[Collected data]
++++++++++

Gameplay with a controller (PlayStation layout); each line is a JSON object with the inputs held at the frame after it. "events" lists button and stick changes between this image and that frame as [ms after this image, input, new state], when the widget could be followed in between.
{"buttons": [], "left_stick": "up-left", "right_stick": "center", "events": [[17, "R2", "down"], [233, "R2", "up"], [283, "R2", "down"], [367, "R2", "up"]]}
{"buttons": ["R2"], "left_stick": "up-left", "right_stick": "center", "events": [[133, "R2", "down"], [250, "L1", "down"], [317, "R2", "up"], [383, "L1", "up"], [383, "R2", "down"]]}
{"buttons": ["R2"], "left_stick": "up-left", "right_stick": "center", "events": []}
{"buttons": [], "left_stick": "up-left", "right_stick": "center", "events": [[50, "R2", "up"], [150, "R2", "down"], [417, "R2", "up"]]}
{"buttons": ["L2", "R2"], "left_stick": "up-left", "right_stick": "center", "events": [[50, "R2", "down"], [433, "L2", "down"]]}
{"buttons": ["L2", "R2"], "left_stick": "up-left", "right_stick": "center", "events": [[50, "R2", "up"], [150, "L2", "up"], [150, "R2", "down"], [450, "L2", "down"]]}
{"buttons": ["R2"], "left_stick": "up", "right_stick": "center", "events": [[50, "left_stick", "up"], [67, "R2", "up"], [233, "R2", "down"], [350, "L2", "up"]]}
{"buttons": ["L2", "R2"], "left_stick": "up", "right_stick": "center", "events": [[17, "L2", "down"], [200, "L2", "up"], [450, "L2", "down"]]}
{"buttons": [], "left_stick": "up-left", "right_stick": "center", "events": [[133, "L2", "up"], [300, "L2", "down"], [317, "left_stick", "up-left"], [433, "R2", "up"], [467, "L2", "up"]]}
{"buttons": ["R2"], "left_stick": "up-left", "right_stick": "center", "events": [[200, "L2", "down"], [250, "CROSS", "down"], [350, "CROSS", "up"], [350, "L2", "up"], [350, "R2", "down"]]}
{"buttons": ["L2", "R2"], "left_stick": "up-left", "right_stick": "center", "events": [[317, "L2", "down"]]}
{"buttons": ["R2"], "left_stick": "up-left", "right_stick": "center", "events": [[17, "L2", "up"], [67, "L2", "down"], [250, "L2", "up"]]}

++++++++++

Nothing in the data may differ; print all of it exactly as written.

Gameplay with a controller (PlayStation layout); each line is a JSON object with the inputs held at the frame after it. "events" lists button and stick changes between this image and that frame as [ms after this image, input, new state], when the widget could be followed in between.
{"buttons": [], "left_stick": "up-left", "right_stick": "center", "events": [[17, "R2", "down"], [233, "R2", "up"], [283, "R2", "down"], [367, "R2", "up"]]}
{"buttons": ["R2"], "left_stick": "up-left", "right_stick": "center", "events": [[133, "R2", "down"], [250, "L1", "down"], [317, "R2", "up"], [383, "L1", "up"], [383, "R2", "down"]]}
{"buttons": ["R2"], "left_stick": "up-left", "right_stick": "center", "events": []}
{"buttons": [], "left_stick": "up-left", "right_stick": "center", "events": [[50, "R2", "up"], [150, "R2", "down"], [417, "R2", "up"]]}
{"buttons": ["L2", "R2"], "left_stick": "up-left", "right_stick": "center", "events": [[50, "R2", "down"], [433, "L2", "down"]]}
{"buttons": ["L2", "R2"], "left_stick": "up-left", "right_stick": "center", "events": [[50, "R2", "up"], [150, "L2", "up"], [150, "R2", "down"], [450, "L2", "down"]]}
{"buttons": ["R2"], "left_stick": "up", "right_stick": "center", "events": [[50, "left_stick", "up"], [67, "R2", "up"], [233, "R2", "down"], [350, "L2", "up"]]}
{"buttons": ["L2", "R2"], "left_stick": "up", "right_stick": "center", "events": [[17, "L2", "down"], [200, "L2", "up"], [450, "L2", "down"]]}
{"buttons": [], "left_stick": "up-left", "right_stick": "center", "events": [[133, "L2", "up"], [300, "L2", "down"], [317, "left_stick", "up-left"], [433, "R2", "up"], [467, "L2", "up"]]}
{"buttons": ["R2"], "left_stick": "up-left", "right_stick": "center", "events": [[200, "L2", "down"], [250, "CROSS", "down"], [350, "CROSS", "up"], [350, "L2", "up"], [350, "R2", "down"]]}
{"buttons": ["L2", "R2"], "left_stick": "up-left", "right_stick": "center", "events": [[317, "L2", "down"]]}
{"buttons": ["R2"], "left_stick": "up-left", "right_stick": "center", "events": [[17, "L2", "up"], [67, "L2", "down"], [250, "L2", "up"]]}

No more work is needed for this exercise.